# [Excerto fornecido]
• • • • •
Este sábado o Museu do Côa, em Vila Nova de Foz Côa, acolhe as exposições “Cartografia da Pós Saudade” e “Mónada – Do rio até ao Mar” para assinalar o 27º aniversário da inscrição da Arte Côa no Património Manual da UNESCO. A Arte do Côa foi classificada como Monumento Nacional em 1997 e, em 1998, como Património Mundial pela Organização das Nações Unidas para a Educação, Ciência e Cultura (UNESCO).
A mostra “Cartografia da Pós Saudade”, do artista Ricardo de Campos, reflete sobre a despersonalização do indivíduo, afastado de si mesmo e da natureza. A outra exposição, “Mónada – do Rio até ao Mar”, de Araújo Zilhão, propõe “uma travessia entre o íntimo e o infinito numa constante inquietação na busca pela humanidade: Perante a vida e o outro. Perante a arte e as modalidades. Perante o espírito uno e as perceções globais e alienadas”.
• • • • •
# [O que fazer]
a - No texto sobre as exposições no Museu do Côa, em que ano a Arte do Côa foi classificada como Monumento Nacional?
b - Continue o texto sobre as exposições no Museu do Côa a partir da última frase.
• • • • •
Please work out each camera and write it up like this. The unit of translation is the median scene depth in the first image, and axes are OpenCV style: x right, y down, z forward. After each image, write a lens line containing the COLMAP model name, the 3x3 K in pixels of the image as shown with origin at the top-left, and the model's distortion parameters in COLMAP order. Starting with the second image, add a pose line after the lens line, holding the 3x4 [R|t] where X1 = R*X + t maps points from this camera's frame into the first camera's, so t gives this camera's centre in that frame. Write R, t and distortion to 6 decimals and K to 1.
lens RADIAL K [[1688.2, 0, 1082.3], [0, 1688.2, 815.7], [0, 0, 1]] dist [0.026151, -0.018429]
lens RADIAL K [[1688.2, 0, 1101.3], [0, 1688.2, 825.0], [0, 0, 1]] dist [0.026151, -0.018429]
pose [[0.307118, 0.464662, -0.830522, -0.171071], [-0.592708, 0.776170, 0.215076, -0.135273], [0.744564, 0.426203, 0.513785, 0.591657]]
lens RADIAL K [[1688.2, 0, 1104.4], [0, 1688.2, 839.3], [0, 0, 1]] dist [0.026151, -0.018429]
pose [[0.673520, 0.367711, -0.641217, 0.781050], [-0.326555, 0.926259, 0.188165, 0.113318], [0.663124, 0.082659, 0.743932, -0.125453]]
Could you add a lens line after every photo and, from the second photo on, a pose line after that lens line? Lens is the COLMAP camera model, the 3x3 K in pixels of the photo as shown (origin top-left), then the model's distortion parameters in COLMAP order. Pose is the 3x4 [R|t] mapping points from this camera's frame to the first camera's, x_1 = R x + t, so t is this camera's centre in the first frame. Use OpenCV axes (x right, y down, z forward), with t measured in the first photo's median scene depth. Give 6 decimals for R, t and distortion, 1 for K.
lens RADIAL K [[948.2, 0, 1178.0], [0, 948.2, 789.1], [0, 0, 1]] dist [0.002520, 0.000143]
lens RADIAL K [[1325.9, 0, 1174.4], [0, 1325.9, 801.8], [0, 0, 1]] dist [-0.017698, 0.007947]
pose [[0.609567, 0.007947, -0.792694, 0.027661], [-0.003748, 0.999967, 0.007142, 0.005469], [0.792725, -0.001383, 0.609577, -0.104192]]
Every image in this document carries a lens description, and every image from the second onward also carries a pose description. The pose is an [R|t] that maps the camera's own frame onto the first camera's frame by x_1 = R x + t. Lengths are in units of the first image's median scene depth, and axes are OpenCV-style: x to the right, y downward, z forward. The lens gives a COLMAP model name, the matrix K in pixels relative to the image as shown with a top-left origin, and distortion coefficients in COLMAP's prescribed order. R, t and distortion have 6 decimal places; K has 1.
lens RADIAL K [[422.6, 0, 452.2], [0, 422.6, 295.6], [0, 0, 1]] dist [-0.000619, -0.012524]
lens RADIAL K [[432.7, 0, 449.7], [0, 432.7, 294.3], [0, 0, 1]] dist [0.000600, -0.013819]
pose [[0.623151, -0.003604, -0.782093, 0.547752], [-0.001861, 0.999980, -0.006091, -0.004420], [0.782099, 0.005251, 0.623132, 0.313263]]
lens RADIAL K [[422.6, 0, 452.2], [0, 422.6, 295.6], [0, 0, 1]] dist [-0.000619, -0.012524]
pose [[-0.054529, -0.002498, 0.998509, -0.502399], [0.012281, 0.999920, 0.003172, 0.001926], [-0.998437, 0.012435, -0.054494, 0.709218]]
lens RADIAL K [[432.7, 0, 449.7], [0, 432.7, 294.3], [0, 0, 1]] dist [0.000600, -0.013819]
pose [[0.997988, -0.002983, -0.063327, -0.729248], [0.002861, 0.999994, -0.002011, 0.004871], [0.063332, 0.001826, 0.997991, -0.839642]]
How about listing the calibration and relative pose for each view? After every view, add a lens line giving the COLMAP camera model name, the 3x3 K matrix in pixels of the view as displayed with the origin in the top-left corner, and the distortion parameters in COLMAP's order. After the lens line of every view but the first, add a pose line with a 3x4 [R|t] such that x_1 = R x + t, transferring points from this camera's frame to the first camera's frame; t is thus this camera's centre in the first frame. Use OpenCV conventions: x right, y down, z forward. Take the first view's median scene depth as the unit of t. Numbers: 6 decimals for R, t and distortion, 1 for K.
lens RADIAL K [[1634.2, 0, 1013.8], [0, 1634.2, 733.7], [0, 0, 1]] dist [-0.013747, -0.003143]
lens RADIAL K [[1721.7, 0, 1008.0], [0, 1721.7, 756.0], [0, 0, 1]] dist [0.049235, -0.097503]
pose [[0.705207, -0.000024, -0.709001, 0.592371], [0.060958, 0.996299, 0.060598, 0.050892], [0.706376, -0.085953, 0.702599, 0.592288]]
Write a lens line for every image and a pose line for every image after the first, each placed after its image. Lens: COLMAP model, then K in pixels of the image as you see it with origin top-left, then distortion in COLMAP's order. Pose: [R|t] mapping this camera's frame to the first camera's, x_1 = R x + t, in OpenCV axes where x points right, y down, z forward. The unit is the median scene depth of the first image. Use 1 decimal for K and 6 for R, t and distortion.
• • • • •
# [Respostas]
a - Em 1997.

b -
Como uma imensa galeria ao ar livre, o Parque Arqueológico do Vale do Côa ocupa 20 mil hectares de terreno que estão distribuídos pelos concelhos de Vila Nova de Foz Côa, Mêda, Pinhel e Figueira de Castelo Rodrigo, no distrito da Guarda, a que se junta o concelho de Torre de Moncorvo, no distrito de Bragança, com manifestações de arte rupestre.